Además, expuso que la virtud de la humildad durante este año santo se vivirá en el santuario dedicado a la Morenita de las Villuercas y Reina de la Hispanidad con “abundantes llamadas a la reconciliación, que bien la necesitamos en los momentos que vivimos en España”. En este sentido, añadió que es necesario “mirarnos todos a los ojos como hacen las madres” y que “quien es humilde se mete a Dios en el bolsillo”, mientras que el soberbio “no es capaz de conmover el corazón de Dios ni el corazón de su madre”.

Por otro lado, Mons. Cerro señaló que “el límite de la confianza en Dios es confiar sin límites.
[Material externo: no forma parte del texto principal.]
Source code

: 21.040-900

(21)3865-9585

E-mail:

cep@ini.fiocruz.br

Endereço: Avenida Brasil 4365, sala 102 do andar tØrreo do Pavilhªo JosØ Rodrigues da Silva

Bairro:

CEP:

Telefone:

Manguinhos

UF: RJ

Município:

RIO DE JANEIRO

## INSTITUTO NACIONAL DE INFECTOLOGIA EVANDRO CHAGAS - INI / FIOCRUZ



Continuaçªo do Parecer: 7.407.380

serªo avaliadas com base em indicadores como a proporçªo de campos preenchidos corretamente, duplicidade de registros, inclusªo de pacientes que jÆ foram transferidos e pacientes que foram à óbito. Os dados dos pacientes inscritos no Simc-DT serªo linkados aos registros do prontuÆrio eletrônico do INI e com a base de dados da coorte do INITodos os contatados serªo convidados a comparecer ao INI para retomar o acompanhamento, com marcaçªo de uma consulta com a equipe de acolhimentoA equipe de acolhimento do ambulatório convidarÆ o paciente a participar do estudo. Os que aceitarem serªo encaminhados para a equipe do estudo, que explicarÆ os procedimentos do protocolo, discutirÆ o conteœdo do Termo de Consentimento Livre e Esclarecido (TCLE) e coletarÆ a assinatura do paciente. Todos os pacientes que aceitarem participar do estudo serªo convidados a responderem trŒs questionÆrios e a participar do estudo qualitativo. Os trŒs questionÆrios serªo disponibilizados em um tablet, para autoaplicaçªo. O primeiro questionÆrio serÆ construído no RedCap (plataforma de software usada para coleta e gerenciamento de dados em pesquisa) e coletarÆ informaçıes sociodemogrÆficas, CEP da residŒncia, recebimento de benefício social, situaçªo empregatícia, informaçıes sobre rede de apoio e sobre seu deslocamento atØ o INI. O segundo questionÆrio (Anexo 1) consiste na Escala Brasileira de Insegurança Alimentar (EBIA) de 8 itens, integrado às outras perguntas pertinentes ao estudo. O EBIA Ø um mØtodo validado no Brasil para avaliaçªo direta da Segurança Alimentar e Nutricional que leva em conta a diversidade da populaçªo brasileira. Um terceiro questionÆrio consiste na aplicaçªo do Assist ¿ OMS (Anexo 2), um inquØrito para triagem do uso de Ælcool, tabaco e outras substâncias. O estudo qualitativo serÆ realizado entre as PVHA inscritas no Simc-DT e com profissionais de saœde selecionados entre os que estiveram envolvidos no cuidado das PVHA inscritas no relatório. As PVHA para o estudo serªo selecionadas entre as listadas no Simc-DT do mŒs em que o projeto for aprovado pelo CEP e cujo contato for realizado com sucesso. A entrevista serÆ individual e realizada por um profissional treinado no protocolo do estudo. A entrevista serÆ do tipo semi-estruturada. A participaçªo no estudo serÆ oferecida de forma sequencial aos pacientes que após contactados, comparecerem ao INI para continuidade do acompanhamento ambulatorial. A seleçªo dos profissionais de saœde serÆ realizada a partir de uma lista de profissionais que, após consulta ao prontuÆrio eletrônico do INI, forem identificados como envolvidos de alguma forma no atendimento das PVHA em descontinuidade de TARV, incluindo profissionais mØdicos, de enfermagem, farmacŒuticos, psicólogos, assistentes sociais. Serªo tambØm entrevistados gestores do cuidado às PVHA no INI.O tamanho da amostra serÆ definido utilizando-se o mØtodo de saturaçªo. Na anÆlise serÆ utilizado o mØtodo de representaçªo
Y cuando uno confía profundamente en el Señor, le nacen y le crecen las alas del amor y de la libertad”, lo que no es óbice para saber que “tenemos que pasar por el misterio de vivir confiando en medio de pruebas”, sabiendo que “la victoria está en Jesús”.

En la inauguración del Año Santo Guadalupense también estuvieron presentes el Arzobispo de Mérida-Badajoz, Mons. José Rodríguez Carballo; el Obispo de Coria-Cáceres, Mons. Jesús Pulido; y el Obispo de Plasencia, Mons. Ernesto Brotons.

Asimismo, participaron el Obispo Emérito de Segovia, Mons. Ángel Rubio, nacido en la Puebla de Guadalupe, y los prelados eméritos de Jaén y Albacete, Mons. Amadeo Rodríguez y Mons. Ciriaco Benavente.

Durante el último año jubilar, celebrado en plena pandemia, entre 2020 y 2022, más de 200.000 peregrinos acudieron al santuario.

Hasta la clausura de la puerta santa el próximo año, se ha programado la celebración de cerca de 20 jubileos particulares dedicados a los jóvenes, los misioneros, la vida consagrada, la catequesis y la enseñanza, la pastoral de familia y vida, los emigrantes, la hispanidad, las hermandades y cofradías, los mayores y la pastoral de la salud, la caridad, los sacerdotes y la evangelización y el apostolado seglar.

Al Año Jubilar está asociado el proyecto de obra social, el “Hogar Santa María de Guadalupe”, que pretende dotar de una cierta autonomía a personas con diversas discapacidades intelectuales y físicas con el apoyo de una entidad local especializada, ASDIVI.